**Текст для чтения:**
Комментарий · Культура

Как государство вторгается в частную жизнь

О книге Себастьяна Хафнера «История одного немца»

Обложка книги Себастьяна Хафнера «История одного немца»

Спор о том, каждый ли гражданин страны виноват в том, что происходит в его государстве, не затихает давно и не затихнет долго, — но предмет спора должен быть подкорректирован. Виноваты все быть не могут — зато все могут нести ответственность. Про эту личную ответственность каждого за общие глобальные катастрофы рассказывает книга Себастьяна Хафнера «История одного немца» (СПб, «Иван Лимбах», 2017), которую мы сегодня и перечитаем.

Сюжет книги вполне полноценно сформулирован в ее названии: это действительно история одного (и в смысле «конкретного», и в смысле «одного из», самого обычного) немца, которому пришлось пережить Первую мировую, приход к власти нацистов, а потом и Вторую мировую войну.

Это самая обычная биография самого обычного молодого клерка, который просто хотел прожить свою обычную жизнь, но в нее вмешалась большая история.

Себастьян Хафнер. Фото: imago stock&people

Зачем пытаться описывать исторические события глазами посредственности? Хафнер пишет, что его интересовали «те душевные движения, реакции и превращения, которые, будучи синхронными и массовыми, как раз и сделали возможным существование Третьего рейха Гитлера и ныне образуют его невидимый фундамент». Иначе говоря, рассказывать историю одного надо для того, чтобы понять, как стала возможна история многих. А возможной она становится всегда одинаково: все начинается с того, что общее государство вторгается в частную жизнь.

**Исходные данные:**

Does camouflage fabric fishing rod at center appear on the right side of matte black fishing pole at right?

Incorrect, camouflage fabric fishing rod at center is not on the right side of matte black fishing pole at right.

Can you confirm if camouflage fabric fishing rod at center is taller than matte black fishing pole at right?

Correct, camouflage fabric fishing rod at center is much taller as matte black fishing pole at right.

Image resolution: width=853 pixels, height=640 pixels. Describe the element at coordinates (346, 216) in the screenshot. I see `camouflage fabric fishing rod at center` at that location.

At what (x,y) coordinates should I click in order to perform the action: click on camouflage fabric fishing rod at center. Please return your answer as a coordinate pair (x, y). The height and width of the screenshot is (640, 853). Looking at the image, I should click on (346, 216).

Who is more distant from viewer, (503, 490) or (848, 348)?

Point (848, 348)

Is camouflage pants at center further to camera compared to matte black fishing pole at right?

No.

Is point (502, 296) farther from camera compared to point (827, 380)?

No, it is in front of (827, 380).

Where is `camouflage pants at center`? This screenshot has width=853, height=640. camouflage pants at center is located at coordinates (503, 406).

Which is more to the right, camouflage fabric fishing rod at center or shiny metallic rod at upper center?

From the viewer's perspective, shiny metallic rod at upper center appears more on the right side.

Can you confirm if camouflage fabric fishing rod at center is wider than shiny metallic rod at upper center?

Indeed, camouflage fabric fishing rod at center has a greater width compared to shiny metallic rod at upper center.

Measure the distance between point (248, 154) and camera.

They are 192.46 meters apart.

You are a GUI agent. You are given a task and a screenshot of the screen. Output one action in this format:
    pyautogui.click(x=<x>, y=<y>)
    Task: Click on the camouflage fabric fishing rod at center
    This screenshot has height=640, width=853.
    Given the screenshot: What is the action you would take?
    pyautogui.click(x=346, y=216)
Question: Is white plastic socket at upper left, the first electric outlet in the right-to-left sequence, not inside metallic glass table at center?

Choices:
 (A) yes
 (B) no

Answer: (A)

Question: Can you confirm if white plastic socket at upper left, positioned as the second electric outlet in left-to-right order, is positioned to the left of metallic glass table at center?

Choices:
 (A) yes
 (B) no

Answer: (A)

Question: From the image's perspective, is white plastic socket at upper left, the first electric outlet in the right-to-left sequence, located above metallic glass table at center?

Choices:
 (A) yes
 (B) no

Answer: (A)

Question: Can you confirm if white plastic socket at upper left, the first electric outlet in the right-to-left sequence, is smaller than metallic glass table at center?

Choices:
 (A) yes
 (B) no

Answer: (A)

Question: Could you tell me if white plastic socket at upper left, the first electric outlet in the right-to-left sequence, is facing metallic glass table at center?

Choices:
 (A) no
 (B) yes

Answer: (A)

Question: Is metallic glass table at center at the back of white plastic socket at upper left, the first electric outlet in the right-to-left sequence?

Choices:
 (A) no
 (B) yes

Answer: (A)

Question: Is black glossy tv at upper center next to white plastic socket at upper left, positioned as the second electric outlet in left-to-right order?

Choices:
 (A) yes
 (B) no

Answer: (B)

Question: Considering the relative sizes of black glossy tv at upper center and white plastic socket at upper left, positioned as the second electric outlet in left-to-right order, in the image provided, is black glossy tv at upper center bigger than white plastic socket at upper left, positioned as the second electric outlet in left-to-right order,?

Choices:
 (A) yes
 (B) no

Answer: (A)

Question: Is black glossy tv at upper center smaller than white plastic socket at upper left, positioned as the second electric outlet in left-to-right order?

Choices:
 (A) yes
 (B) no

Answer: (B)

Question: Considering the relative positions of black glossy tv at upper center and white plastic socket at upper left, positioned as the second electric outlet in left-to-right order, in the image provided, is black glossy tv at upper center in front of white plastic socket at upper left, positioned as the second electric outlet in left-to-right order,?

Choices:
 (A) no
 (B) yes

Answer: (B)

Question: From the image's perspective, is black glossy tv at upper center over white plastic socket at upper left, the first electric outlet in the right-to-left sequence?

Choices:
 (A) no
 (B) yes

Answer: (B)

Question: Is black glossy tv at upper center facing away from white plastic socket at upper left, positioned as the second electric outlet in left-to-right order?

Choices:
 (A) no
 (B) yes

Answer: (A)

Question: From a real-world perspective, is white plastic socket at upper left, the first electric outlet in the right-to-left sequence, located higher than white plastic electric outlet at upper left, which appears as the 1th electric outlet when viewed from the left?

**Задание:**
Соответствуют ли тексту о книге «История одного немца» утверждения ниже? На каждое ответьте «да» или «нет» и дословно процитируйте решающие слова текста.
(a) Книга вышла в 2017 году в издательстве «Иван Лимбах».
(b) Герой книги — профессиональный военный.
(c) Автор текста считает, что виноваты могут быть все граждане страны.

**Письменный ответ:**
(a) Да: «(СПб, «Иван Лимбах», 2017)».
(b) Нет: «самого обычного молодого клерка».
(c) Нет: «Виноваты все быть не могут — зато все могут нести ответственность».